In the 3 years after both these rapes were reported, these serious accusations went nowhere – except that this department eventually transferred the officers to different precincts, a practice eerily similar to the cover-ups of child molestation by the rightly-maligned Catholic Church. In fact, it wasn’t until one of the victims, so distraught by a lack of progress by this department, filed a civil lawsuit against the officers involved that the LAPD actually took any real interest in the case. To my knowledge, that interest seems to have been limited to spinning what the LA Times reported on the story rather than bringing criminal charges to the DA against two possible serial rapists who may still be on the force today.

But it gets worse. Due to this department – and particularly this Chief’s – continued obeisance to what former Chief Parker called the “thin blue line,” one of the officers involved in both of those crimes, who was never charged by this department or its main benefactor the District Attorney’s office, was later accused of severely beating a bank executive, Brian Mulligan, in May of 2012. This wouldn’t seem out of character for Officer Nichols, a man who apparently sees himself as above the very laws he enforces – and who is encouraged to believe that by this department’s brazen disinterest in public accountability.

Again, however, rather than seriously investigating those accusations, the LAPD made a concerted effort to slander the victim via its cronies at the LA Times, accusing Mulligan of moral turpitude and publicly undermining his credibility by speculating that he was on “bath salts.” As if – even if that were true – it would justify Officer Nichols, an already accused serial rapist, of savagely beating him and holding him hostage in a hotel room. And now, since the LAPD refuses to hold officers like Nichols accountable for their continued, belligerent and criminal behavior over a 5 year period against those they swear an oath to protect, the entire city – all of us – are the subject of a $50 million lawsuit. When the LAPD refuses to hold itself accountable, it’s the rest of us who pay – sometimes with our sense of safety and security, sometimes with our very bodies and lives, and other times, perhaps most often, with our hard earned tax dollars in the form of settlements and verdicts.

There are many more incidents like these that have occurred on Chief Beck’s watch, some made headlines, others did not. From an LAPD drive-by on an unarmed autistic man in Koreatown that Beck deemed an “appropriate” use of force to allegations against the department of selling specialty SWAT weapons, possibly contravening Federal law, for which the whistleblower has now faced significant retaliation – the culture of the LAPD is insular, racist, violent, and utterly UNCHANGED from its notoriously problematic past. There is an expression for Chief Bratton and Chief Beck’s legacy at the LAPD, and it isn’t “transparency and fairness.” It’s “putting lipstick on a pig.”
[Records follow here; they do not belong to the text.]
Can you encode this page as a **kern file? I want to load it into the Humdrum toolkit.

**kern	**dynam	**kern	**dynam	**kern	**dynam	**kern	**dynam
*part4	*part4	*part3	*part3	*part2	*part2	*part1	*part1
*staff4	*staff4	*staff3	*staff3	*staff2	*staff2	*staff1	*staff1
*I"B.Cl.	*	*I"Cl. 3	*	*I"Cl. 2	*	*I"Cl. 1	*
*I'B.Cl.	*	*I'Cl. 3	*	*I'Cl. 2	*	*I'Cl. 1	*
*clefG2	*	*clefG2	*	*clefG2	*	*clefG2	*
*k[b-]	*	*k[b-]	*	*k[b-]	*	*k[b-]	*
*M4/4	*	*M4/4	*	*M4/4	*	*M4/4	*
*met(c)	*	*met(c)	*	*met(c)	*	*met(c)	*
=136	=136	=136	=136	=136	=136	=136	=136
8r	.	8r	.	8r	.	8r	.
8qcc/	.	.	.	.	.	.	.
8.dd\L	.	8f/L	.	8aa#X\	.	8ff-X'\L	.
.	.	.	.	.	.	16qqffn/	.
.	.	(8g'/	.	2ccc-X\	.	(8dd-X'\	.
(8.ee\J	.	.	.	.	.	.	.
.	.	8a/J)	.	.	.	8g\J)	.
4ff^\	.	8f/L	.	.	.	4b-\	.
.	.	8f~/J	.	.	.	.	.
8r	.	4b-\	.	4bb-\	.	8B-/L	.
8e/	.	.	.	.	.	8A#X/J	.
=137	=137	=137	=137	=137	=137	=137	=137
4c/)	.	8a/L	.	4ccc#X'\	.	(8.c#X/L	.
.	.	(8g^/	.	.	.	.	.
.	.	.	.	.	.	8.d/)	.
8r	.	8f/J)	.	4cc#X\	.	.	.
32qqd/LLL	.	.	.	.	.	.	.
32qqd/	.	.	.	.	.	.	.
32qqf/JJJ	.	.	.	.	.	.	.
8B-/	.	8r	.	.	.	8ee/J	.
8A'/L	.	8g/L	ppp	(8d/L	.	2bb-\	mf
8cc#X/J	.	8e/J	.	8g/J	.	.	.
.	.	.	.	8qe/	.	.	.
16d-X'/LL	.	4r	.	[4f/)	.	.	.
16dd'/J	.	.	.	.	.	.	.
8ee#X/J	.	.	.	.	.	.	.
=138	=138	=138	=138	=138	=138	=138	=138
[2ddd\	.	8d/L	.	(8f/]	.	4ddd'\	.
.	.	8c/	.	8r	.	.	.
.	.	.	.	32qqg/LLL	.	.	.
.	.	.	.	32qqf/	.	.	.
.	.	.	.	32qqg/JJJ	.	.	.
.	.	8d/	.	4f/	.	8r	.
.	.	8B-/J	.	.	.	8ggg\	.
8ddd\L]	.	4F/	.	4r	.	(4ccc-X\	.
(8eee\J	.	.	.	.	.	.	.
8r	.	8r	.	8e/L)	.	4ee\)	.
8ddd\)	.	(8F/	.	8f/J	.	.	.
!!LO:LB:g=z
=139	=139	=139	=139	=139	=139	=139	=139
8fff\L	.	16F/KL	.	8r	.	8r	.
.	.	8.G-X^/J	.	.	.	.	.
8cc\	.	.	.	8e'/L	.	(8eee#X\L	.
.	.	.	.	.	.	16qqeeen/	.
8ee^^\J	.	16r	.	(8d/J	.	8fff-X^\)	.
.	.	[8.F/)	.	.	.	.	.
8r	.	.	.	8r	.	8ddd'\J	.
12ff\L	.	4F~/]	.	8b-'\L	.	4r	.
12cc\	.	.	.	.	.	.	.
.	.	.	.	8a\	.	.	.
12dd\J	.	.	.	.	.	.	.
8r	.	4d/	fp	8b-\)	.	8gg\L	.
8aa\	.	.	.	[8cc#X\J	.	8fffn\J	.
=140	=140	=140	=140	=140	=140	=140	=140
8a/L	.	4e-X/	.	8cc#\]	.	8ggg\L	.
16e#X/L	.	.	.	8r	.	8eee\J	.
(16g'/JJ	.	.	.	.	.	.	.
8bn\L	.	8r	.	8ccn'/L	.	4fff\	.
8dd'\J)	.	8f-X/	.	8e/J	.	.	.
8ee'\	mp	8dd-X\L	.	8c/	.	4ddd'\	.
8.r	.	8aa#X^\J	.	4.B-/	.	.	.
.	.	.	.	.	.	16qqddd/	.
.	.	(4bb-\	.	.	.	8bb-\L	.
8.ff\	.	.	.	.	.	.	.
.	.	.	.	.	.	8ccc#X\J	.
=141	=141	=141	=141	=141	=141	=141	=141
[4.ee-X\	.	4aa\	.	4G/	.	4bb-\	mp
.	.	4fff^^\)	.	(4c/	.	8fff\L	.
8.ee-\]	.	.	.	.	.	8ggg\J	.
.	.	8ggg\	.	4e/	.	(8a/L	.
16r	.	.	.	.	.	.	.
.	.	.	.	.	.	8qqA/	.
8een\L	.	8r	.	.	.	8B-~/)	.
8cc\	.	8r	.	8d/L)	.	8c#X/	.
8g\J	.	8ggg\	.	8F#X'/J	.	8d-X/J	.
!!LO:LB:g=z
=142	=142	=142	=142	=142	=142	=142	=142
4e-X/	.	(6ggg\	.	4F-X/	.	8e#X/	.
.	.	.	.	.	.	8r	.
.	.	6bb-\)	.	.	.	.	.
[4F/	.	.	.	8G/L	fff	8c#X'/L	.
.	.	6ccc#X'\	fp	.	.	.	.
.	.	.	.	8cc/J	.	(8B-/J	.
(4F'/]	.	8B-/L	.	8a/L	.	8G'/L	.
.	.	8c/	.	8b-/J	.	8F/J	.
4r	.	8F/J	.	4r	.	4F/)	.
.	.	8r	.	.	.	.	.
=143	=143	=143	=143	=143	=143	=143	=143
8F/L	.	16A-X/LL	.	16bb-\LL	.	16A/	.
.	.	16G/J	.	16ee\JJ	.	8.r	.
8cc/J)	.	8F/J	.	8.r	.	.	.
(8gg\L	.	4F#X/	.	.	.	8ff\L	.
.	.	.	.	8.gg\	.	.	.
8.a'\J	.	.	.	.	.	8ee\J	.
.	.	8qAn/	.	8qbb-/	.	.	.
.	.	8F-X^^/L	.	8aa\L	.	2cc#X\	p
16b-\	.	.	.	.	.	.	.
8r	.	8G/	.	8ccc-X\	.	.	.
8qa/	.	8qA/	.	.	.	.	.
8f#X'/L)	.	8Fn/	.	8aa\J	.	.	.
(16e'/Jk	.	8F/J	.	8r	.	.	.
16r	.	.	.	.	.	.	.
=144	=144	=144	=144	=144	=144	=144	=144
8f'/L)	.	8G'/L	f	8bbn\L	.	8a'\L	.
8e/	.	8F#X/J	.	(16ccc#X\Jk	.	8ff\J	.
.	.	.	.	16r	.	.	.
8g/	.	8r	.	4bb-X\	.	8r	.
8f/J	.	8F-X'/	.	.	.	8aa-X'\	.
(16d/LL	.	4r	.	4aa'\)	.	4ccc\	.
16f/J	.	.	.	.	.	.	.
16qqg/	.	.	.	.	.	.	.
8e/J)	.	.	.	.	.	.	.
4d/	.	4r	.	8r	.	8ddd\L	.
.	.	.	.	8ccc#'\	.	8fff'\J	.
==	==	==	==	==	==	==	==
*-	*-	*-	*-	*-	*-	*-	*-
And while this Chief struts before cameras after Chris Dorner’s state-sanctioned murder with a carefully coiffed mustache straight off the set of CHiPS and with all his deliberate hollywood pomp and polish talks about “transparency and fairness,” the common theme among all of these stories I’ve mentioned here is a lack of accountability, if not an absolute and steadfast resistance to those ideas. That is the culture of the LAPD. It always has been.

This force, this commission and specifically this criminally complicit Chief Charlie Beck – have proven to this community that they are incapable of transparency, fairness, and accountability. It is laughable that you expect us to entrust you with once again investigating yourselves. It’s clear you are incapable of that, if you’re even truly interested at all.

We deserve better. We deserve better than this chief, this commission and these pigs – no matter how much lipstick your well-connected PR consultants slather on them.